The building stands on Sayasan Road, Bahan Township, in Rangoon and is only a few hundred metres from a South Korean restaurant, Dae Wong Gat, a competitor. Enquiries conducted by Mizzima indicate that those involved are “from North Korea,” according to a member of staff on the site, but it is unclear who is running the project. Locals claim the people working on the site are foreign. When Mizzima obtained a translation of the wording in Korean on the signboard, it said, “Pyongyang Chon Ryu Kwan Yangon Branch.”

According to a source, the North Korean embassy began the process of opening the restaurant in September 2010. It rented the building from March 2011 under a five-year rental agreement. The building is currently being finished and 15 workers from North Korea have been employed so far.

The South Korean embassy in Burma was unable to confirm or deny that North Korea was opening a restaurant in Rangoon.

North Korea may be failing miserably conducting business at home or feeding its people, but when it comes to an every-growing list of business outreach programmes in Asia, they are displaying some panache—though it is often unclear whether they are purely pursuing money-making or part of the North Korean intelligence service’s surveillance and other activities.

In a recent article entitled, “North Korea’s creepy crawly capitalism” in Asia Times, Lintner says North Korean capitalism abroad is flourishing but largely under the radar. “Pyongyang has steadily established a string of legitimate and less legitimate front companies across East and Southeast Asia, aimed at earning the cash-strapped government badly needed hard currency.
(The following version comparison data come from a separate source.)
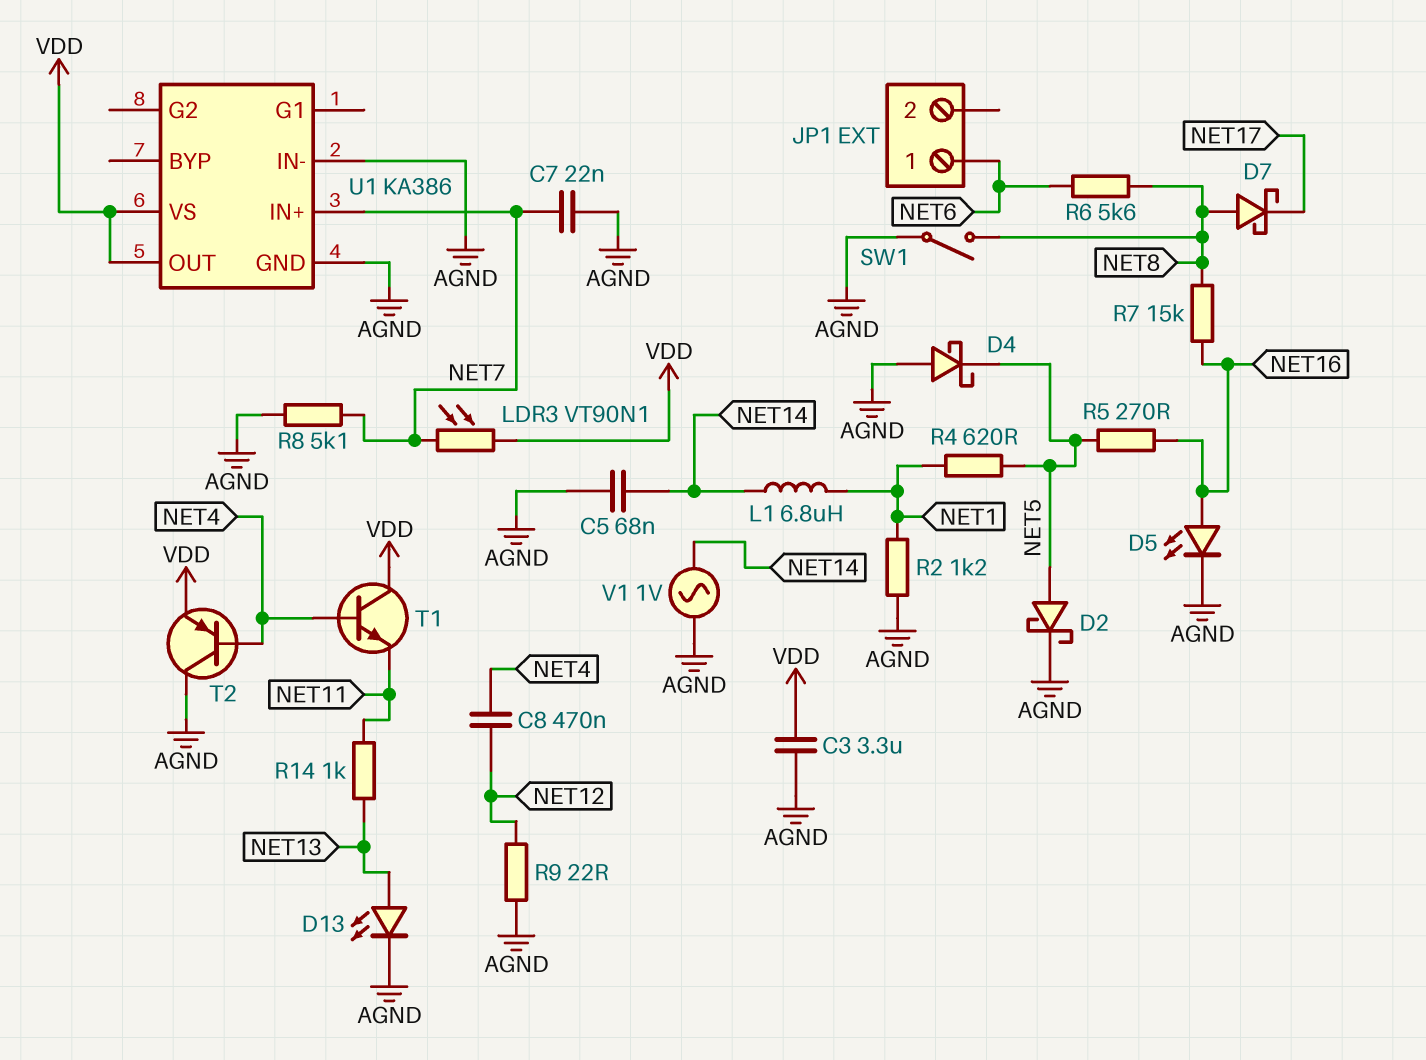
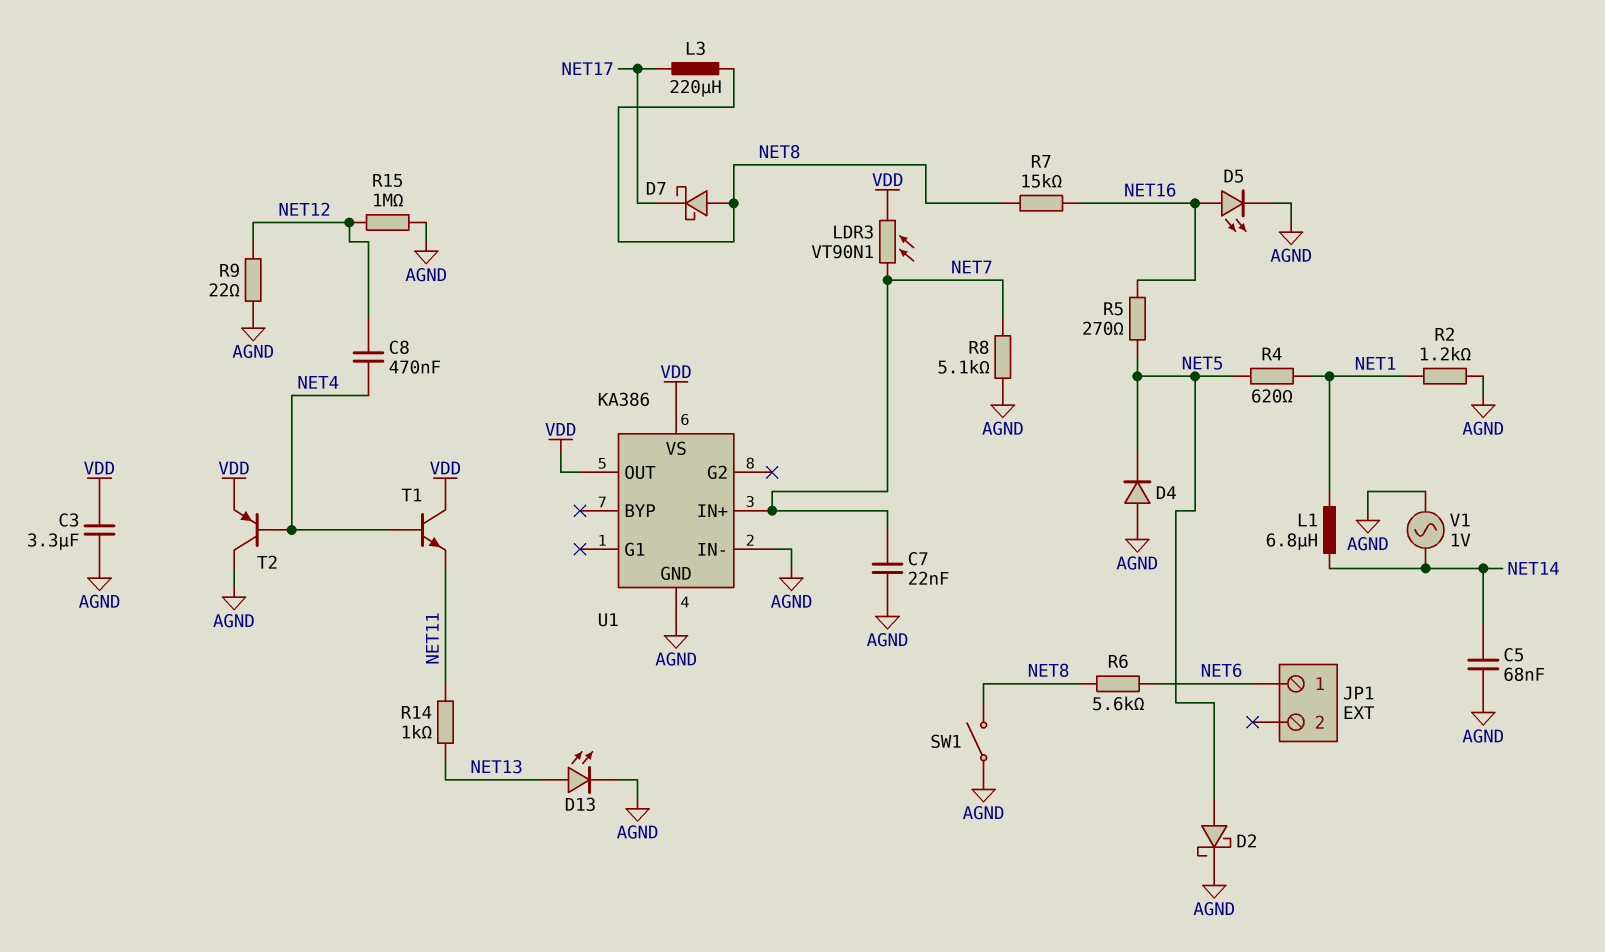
D4: schottky (A AGND, K NET5) -> diode (A AGND, K NET5)
L3: none -> 220uH (NET8, NET17)
R15: none -> 1M (AGND, NET12)

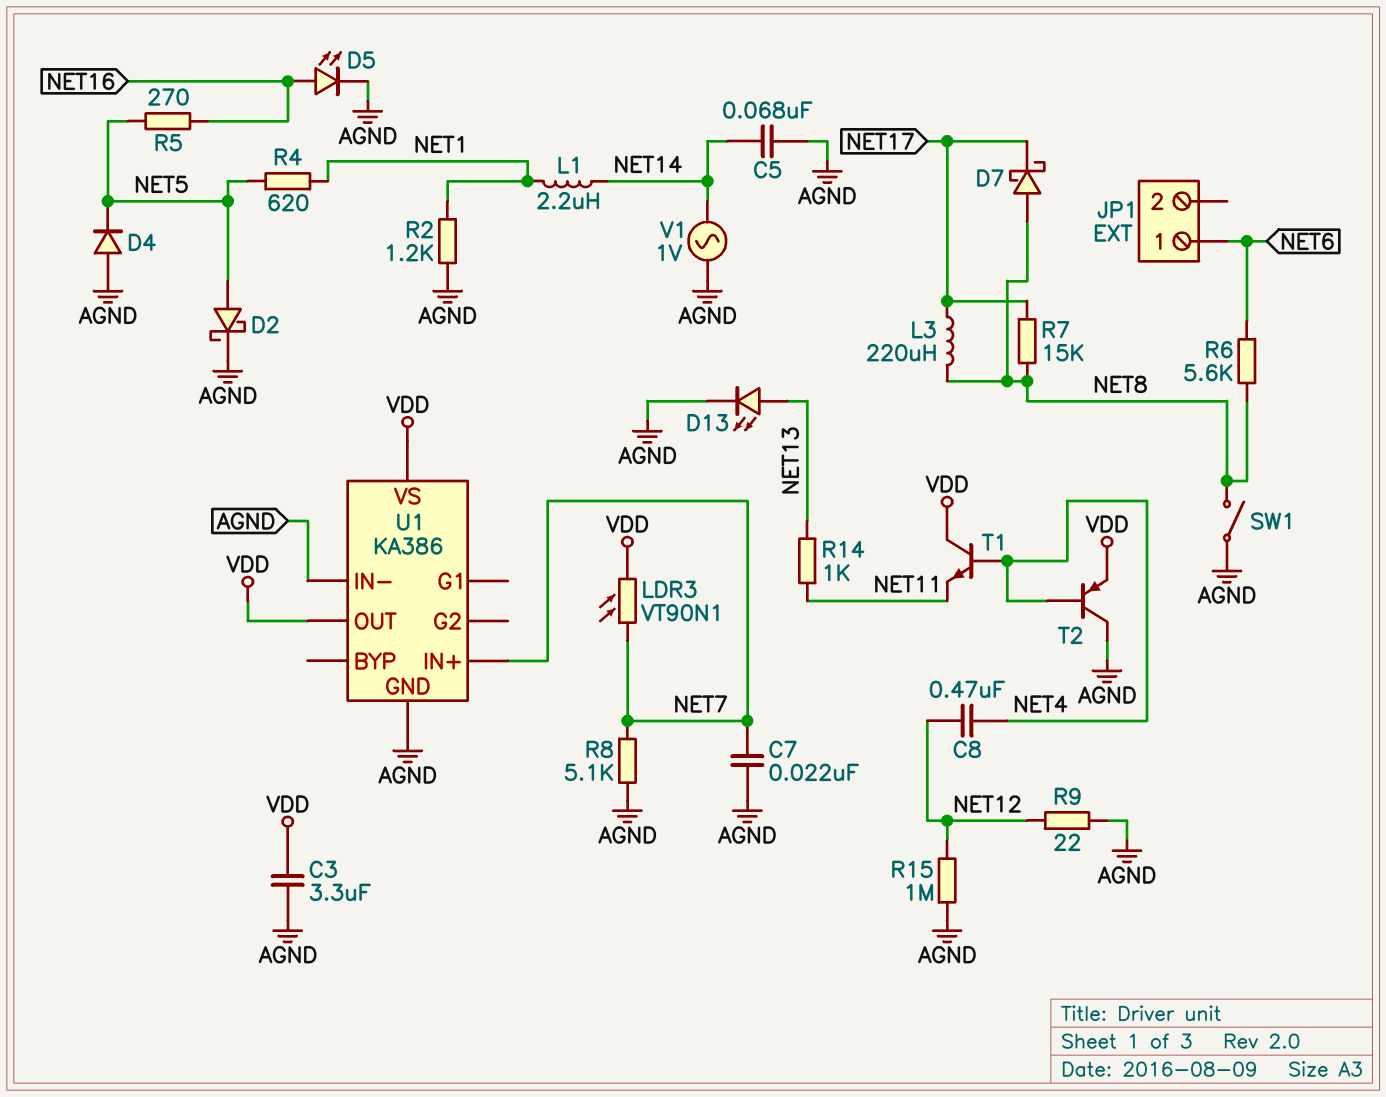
L1: 6.8uH (NET1, NET14) -> 2.2uH (NET1, NET14)
R7: 15k (NET8, NET16) -> 15k (NET8, NET17)

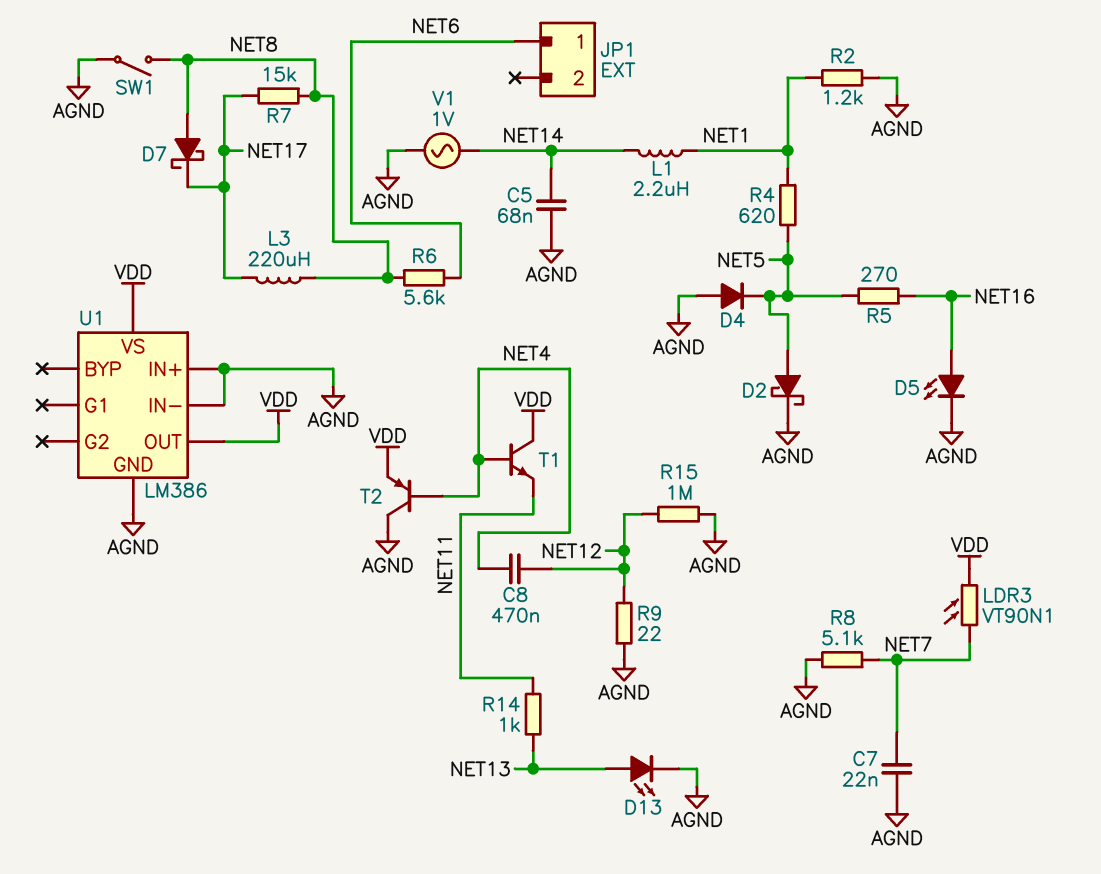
C3: 3.3uF (AGND, VDD) -> none
U1: KA386 -> LM386
U1 pin IN+: NET7 -> AGND

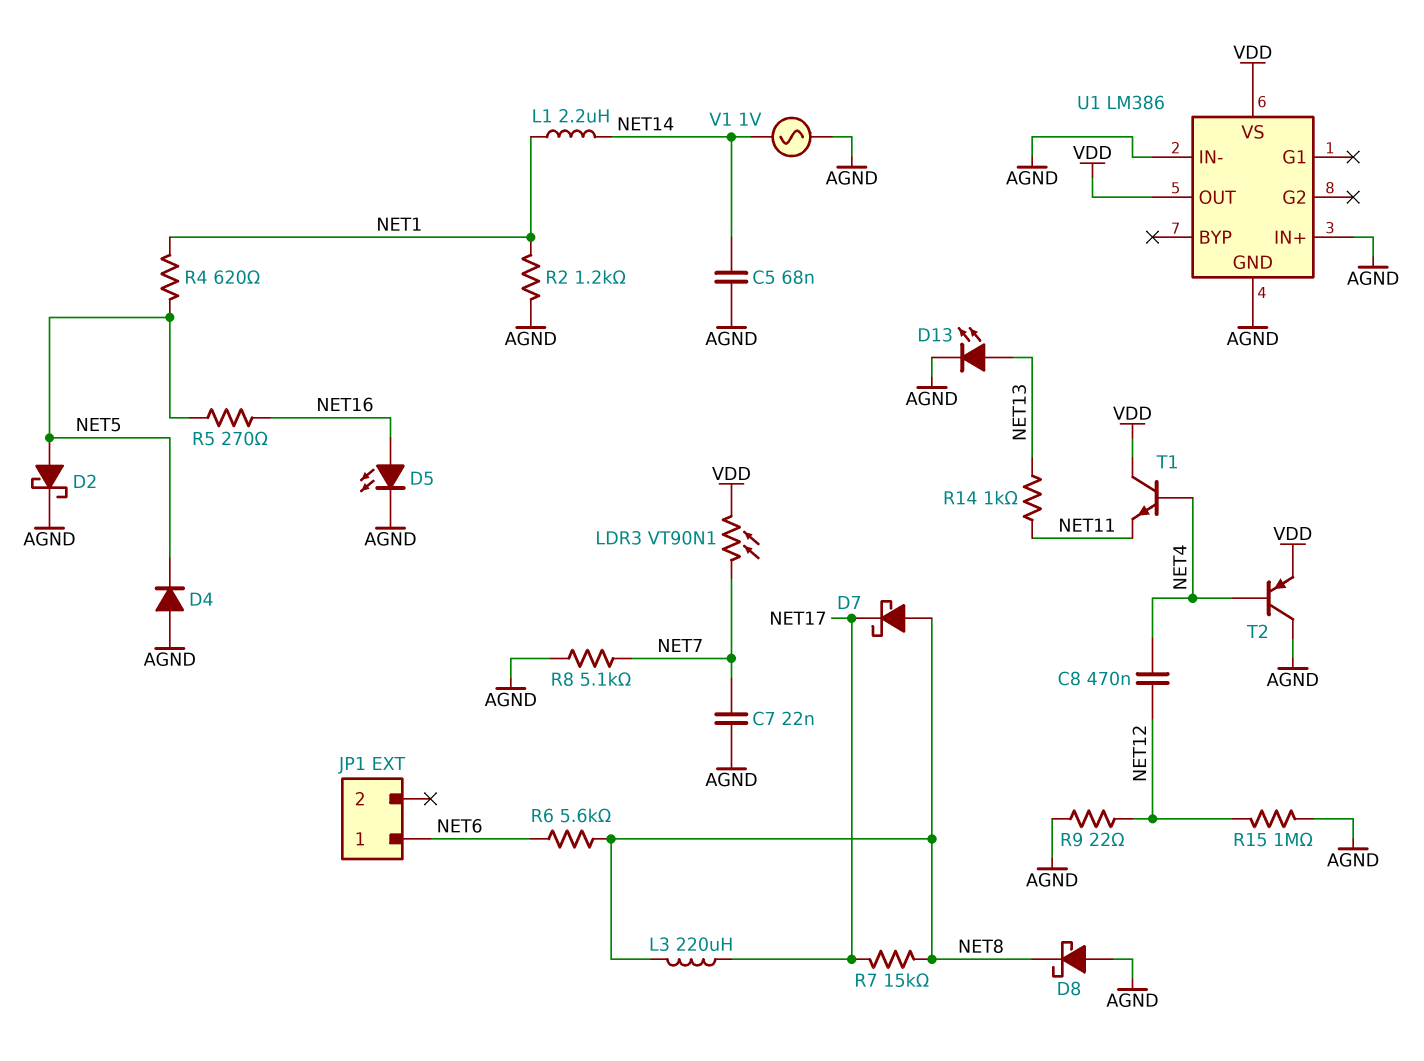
D8: none -> schottky (A AGND, K NET8)
SW1: switch (AGND, NET8) -> none

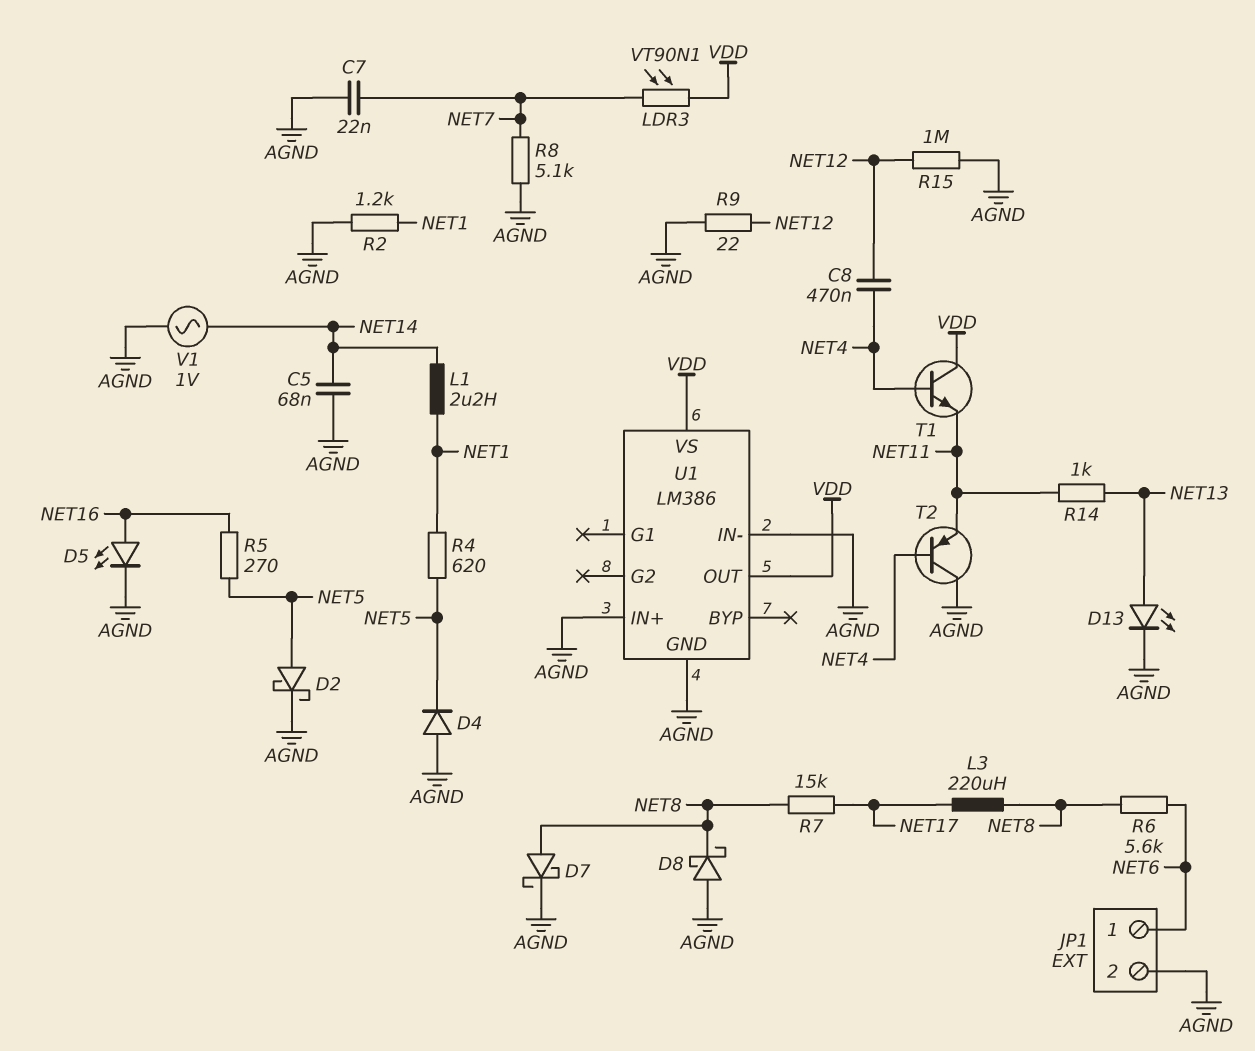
D7: schottky (A NET8, K NET17) -> schottky (A NET8, K AGND)
JP1 pin 2: none -> AGND
T2: PNP (B NET4, C AGND, E VDD) -> PNP (B NET4, C AGND, E NET11)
And, by all indications, business is booming.”

Anything fishy about this culinary venture? According to a source close to the government in Naypyitaw, the suggestion that the restaurant is bringing in about 30 workers from abroad indicates they may have the permission of the Burmese government. Thai and Chinese restaurants are unable to ship in hordes of workers. Burmese typically do the jobs.
The remodeled building where about  15 staff members are said to be North Koreans.
The remodeled building where about 15 staff members are said to be North Koreans.

Naypyitaw easing entry would be no surprise. The North Korean and Burmese governments appear to have a cozy relationship—embattled regimes with negative standing on the international stage. Stories in the media allege missile deals and transfer of nuclear technology.

The workers at this new restaurant are said to include “young ladies in their 20s selected from sincere North Korean families loyal to dictator Kim Jong-il.” They are well-trained not only in dancing and singing but also “for espionage,” according to the source.

If Lintner is right, this fits a pattern. North Korea's restaurants in Asia always bring in their own staff, mostly young women from Pyongyang.

According to the Naypyitaw source, the North Korean government would run such a restaurant through their embassy, possibly with a local partner to add a gloss of legality. If the pattern is the same as other ventures in Asia, the restaurant would have two important objectives—to be a base for illegal activity, such as smuggling and money laundering, and espionage in the country.

At present, the doors are locked, workmen are renovating, and it is not clear what will be on the menu.

All that is clear at the moment is kimchi will be served. You can’t have a Korean restaurant–whether North or South–without this tasty staple dish.